2. Over-realized eschatology 

Bij een over-realized echatology is er te weinig oog voor de gebrokenheid en onbeantwoorde gebeden. Wij hebben ons na het artikel van Westerbeek serieus afgevraagd of er bij Clark en Johnson werkelijk sprake is van een ‘over-realized eschatology’ waardoor Gods soevereiniteit onder druk komt te staan. Gaan zij een wissel over die ze niet over hadden moeten gaan? Brengen zij het spanningsveld van het ‘reeds’ en ‘nog niet’(de tussentijd) nauwelijks ter sprake met als mogelijk gevolg excessen en pastorale brokken? 
We zijn na ons onderzoek van mening dat Clark en Johnson in denken en praxis het theologisch spanningsveld van ‘nu reeds’ en ‘nog niet’ wel degelijk erkennen. Westerbeek schrijft dat Clark beweert dat het uitblijven van genezing een mislukking van onze bediening zou zijn. Maar Clark wijst juist deze veroordeling af met de woorden dat we onszelf niet de schuld moeten geven en dat we ons mogen blijven uitstrekken naar (meer) genezing. Westerbeek suggereert dat Clark op een andere manier over het mysterie van het koninkrijk spreekt. Bij Clark zou het begrip mysterie vooral gaan over de vraag waarom de een meer zalving ontvangt dan de ander. Daarmee zou Clark niet het mysterie van het koninkrijk erkennen.
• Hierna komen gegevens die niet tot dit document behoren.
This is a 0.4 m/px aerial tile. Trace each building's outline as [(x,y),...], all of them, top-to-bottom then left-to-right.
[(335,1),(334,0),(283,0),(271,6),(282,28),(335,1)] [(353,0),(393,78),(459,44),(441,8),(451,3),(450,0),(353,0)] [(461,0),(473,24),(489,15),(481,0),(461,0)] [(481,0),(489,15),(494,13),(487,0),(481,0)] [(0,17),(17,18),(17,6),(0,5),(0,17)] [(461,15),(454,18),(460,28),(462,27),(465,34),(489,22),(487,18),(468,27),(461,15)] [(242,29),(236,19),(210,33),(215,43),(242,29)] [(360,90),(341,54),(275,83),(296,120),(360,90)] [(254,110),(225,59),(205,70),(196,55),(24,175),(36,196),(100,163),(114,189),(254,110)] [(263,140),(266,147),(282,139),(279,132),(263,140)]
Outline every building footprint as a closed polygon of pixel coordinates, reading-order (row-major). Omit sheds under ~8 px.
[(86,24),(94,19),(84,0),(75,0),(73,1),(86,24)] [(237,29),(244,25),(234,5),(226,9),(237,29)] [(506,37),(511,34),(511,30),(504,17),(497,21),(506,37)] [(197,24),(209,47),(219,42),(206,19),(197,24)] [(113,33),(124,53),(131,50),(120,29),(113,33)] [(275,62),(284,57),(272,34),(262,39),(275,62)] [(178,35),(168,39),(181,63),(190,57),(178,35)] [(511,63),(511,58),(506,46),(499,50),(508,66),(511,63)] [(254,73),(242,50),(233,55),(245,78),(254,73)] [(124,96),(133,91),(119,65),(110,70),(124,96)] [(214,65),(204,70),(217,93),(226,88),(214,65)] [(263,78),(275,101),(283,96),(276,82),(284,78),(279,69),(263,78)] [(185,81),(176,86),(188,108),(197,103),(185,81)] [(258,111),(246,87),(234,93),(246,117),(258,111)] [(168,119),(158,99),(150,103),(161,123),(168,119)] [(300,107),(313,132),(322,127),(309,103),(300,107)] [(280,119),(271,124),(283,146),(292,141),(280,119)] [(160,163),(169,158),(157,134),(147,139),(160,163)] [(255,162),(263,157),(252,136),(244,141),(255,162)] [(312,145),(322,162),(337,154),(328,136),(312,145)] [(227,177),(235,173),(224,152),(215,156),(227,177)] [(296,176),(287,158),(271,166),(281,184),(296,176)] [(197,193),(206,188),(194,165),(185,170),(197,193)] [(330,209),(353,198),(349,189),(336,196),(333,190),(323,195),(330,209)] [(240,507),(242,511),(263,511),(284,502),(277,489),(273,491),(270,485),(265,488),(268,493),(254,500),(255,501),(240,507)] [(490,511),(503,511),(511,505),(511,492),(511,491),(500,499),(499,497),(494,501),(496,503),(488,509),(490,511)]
Clark spreekt hier echter over iets anders, namelijk over het principe dat er soms meer of minder zalving van de heilige Geest aanwezig is, waardoor er meer of minder genezing plaats vindt 5. Hij verwijst hierbij naar Lucas 5:17 en Marcus 6: 4-6. Overigens noemt Wimber precies dezelfde principes, waar hij spreekt over een ‘lack of faith’ en ‘A healing environment’.6 
Clark begon ooit als baptisten-predikant en raakte daarna betrokken bij de Vineyardbeweging, waarvan hij in totaal achttien jaar (1984-2001) lid is geweest. Sindsdien heeft hij de Vineyard-theologie over genezing omarmd en is ook hij wars van hypes, manipulatie, trots en het overdrijven van (genezings)claims.7 De Vineyard-theologie fundeert genezing met name in het koninkrijk van God. Clark stelt expliciet:
‘I still believe in everything John Wimber taught me, but I believe in more than he taught me.’ 
Clark erkent dus volledig de klassieke Vineyard-theologie, maar beschouwt dit niet als het allesomvattende antwoord op genezing. Ook buiten de Vineyardbeweging zijn krachtige geloofsstromingen te vinden, waar zelfs meer genezing plaatsvond dan bij John Wimber en in de Vineyard. Bijna al deze bewegingen geloven ook dat genezing haar basis vindt in zowel het kruis (verzoening) van Christus als in het koninkrijk van God.8 Clark geeft een kerkhistorisch overzicht van Gods brede praktijk van genezing en vergelijkt dit met een rivier. Deze rivier bevat meerdere stromingen (waaronder de Vineyard) die zichzelf juist niet exclusief moeten achten, maar met elkaar mogen zoeken naar de theologische breedte van de genezing die God ons wil schenken.9 In iedere stroom of geloofsbeweging zit als het ware menselijke verontreiniging die we vanuit het onderscheid van het geloof mogen verwijderen. Zo wordt de rivier opgeschoond en blijft Gods zegen van genezing stromen.10
Zo benadrukt de pentecostale beweging bijvoorbeeld de zalving van de heilige Geest van een evangelist die een genezingsbediening heeft. De Vineyard (en ook de pentecostale beweging) cultiveren op hun beurt weer de gaven van de Geest en rusten alle gelovigen en ministry-teams toe om te bidden voor de zieken. De Word of Faith-beweging benadrukt op haar beurt juist de individuele verantwoordelijkheid van iedere gelovige om genezing van God te ontvangen door persoonlijk geloof. Deze accenten hoeven elkaar niet uit te sluiten, maar zouden elkaar juist mogen aanvullen, zonder daarbij door te schieten in een bepaalde richting.11 

3, Staat Gods soevereiniteit onder druk? 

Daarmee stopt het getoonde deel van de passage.